In 2003, he had been charged with a series of criminal offences – assault with a weapon; threatening death; pointing a firearm; use of a firearm to commit an indictable offence; weapons dangerous, and criminal harassment. He was convicted of only one of these offences – assault with a weapon. The other charges were withdrawn, and he served one day and three months in pre-sentence custody.

Horace appealed the deportation order and after he was granted several stays  of removal  by the Immigration Appeal Division (IAD),  the order was finally quashed in 2013.The panel member had found that Horace had complied with all the conditions of  his stays and there were no outstanding charges or convictions.   At the time, he also had outstanding fines for traffic offences in the amount of $36,000 but the panel member stated that he was of the opinion that the IAD should not be the collector for the provinces.

By January 2015, Horace again found himself in trouble with the law.
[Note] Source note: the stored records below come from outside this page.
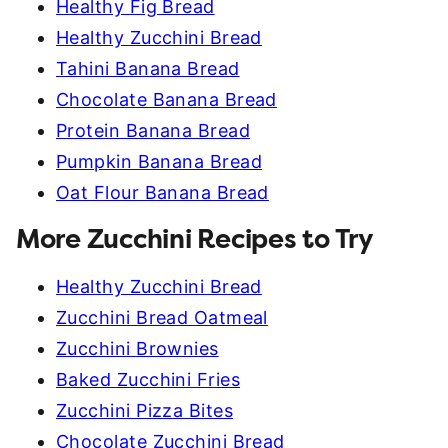
Healthy Fig Bread
Healthy Zucchini Bread
Tahini Banana Bread
Chocolate Banana Bread
Protein Banana Bread
Pumpkin Banana Bread
Oat Flour Banana Bread
More Zucchini Recipes to Try
Healthy Zucchini Bread
Zucchini Bread Oatmeal
Zucchini Brownies
Baked Zucchini Fries
Zucchini Pizza Bites
Chocolate Zucchini Bread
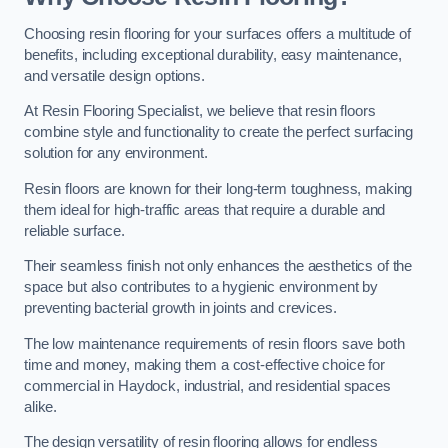
Choosing resin flooring for your surfaces offers a multitude of
benefits, including exceptional durability, easy maintenance,
and versatile design options.
At Resin Flooring Specialist, we believe that resin floors
combine style and functionality to create the perfect surfacing
solution for any environment.
Resin floors are known for their long-term toughness, making
them ideal for high-traffic areas that require a durable and
reliable surface.
Their seamless finish not only enhances the aesthetics of the
space but also contributes to a hygienic environment by
preventing bacterial growth in joints and crevices.
The low maintenance requirements of resin floors save both
time and money, making them a cost-effective choice for
commercial in Haydock, industrial, and residential spaces
alike.
The design versatility of resin flooring allows for endless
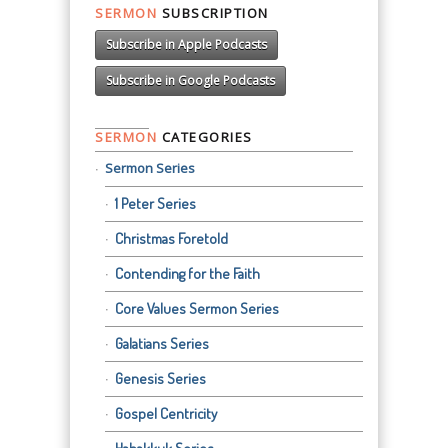
SERMON
SUBSCRIPTION
Subscribe in Apple Podcasts
Subscribe in Google Podcasts
SERMON
CATEGORIES
Sermon Series
1 Peter Series
Christmas Foretold
Contending for the Faith
Core Values Sermon Series
Galatians Series
Genesis Series
Gospel Centricity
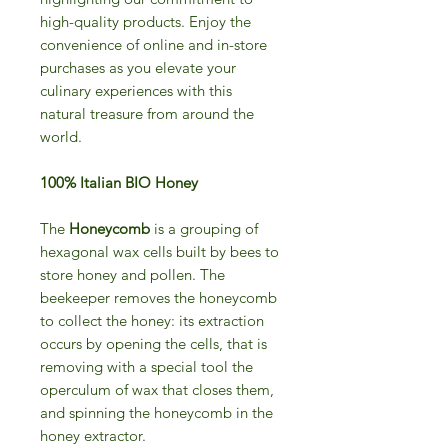
high-quality products. Enjoy the
convenience of online and in-store
purchases as you elevate your
culinary experiences with this
natural treasure from around the
world.
100% Italian BIO Honey
The
Honeycomb
is a grouping of
hexagonal wax cells built by bees to
store honey and pollen. The
beekeeper removes the honeycomb
to collect the honey: its extraction
occurs by opening the cells, that is
removing with a special tool the
operculum of wax that closes them,
and spinning the honeycomb in the
honey extractor.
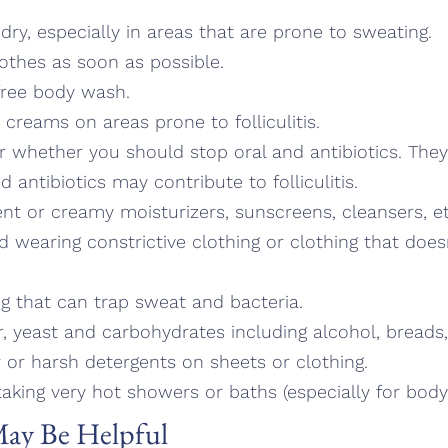
dry, especially in areas that are prone to sweating.
othes as soon as possible.
free body wash.
 creams on areas prone to folliculitis.
r whether you should stop oral and antibiotics. They
 antibiotics may contribute to folliculitis.
ent or creamy moisturizers, sunscreens, cleansers, et
oid wearing constrictive clothing or clothing that does
ing that can trap sweat and bacteria.
r, yeast and carbohydrates including alcohol, breads,
r or harsh detergents on sheets or clothing.
aking very hot showers or baths (especially for body fo
ay Be Helpful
He sold crack cocaine to an undercover officer from the Toronto Drug Squad on two separate occasions. On the first occasion, he received $60.00 from the undercover officer and on the second occasion he collected $80.00 in marked bills and was arrested and charged.

Horace pleaded guilty to the trafficking charge and was sentenced to 90 days intermittent imprisonment. As a result of this conviction, Horace was again ordered deported, and he again appealed the removal order.

I represented him when his appeal came up for hearing before the IAD in April 2018. He testified in a credible and forthright manner, admitting his past criminal activities, and expressing remorse. He informed the panel that he came to Canada in December 1998 at the age of 18 and attended school for a short period.  He has been living in Canada for over 20 years and was presently working as a qualified welder and his skills are in demand; he has an average yearly income in the range of $52,000.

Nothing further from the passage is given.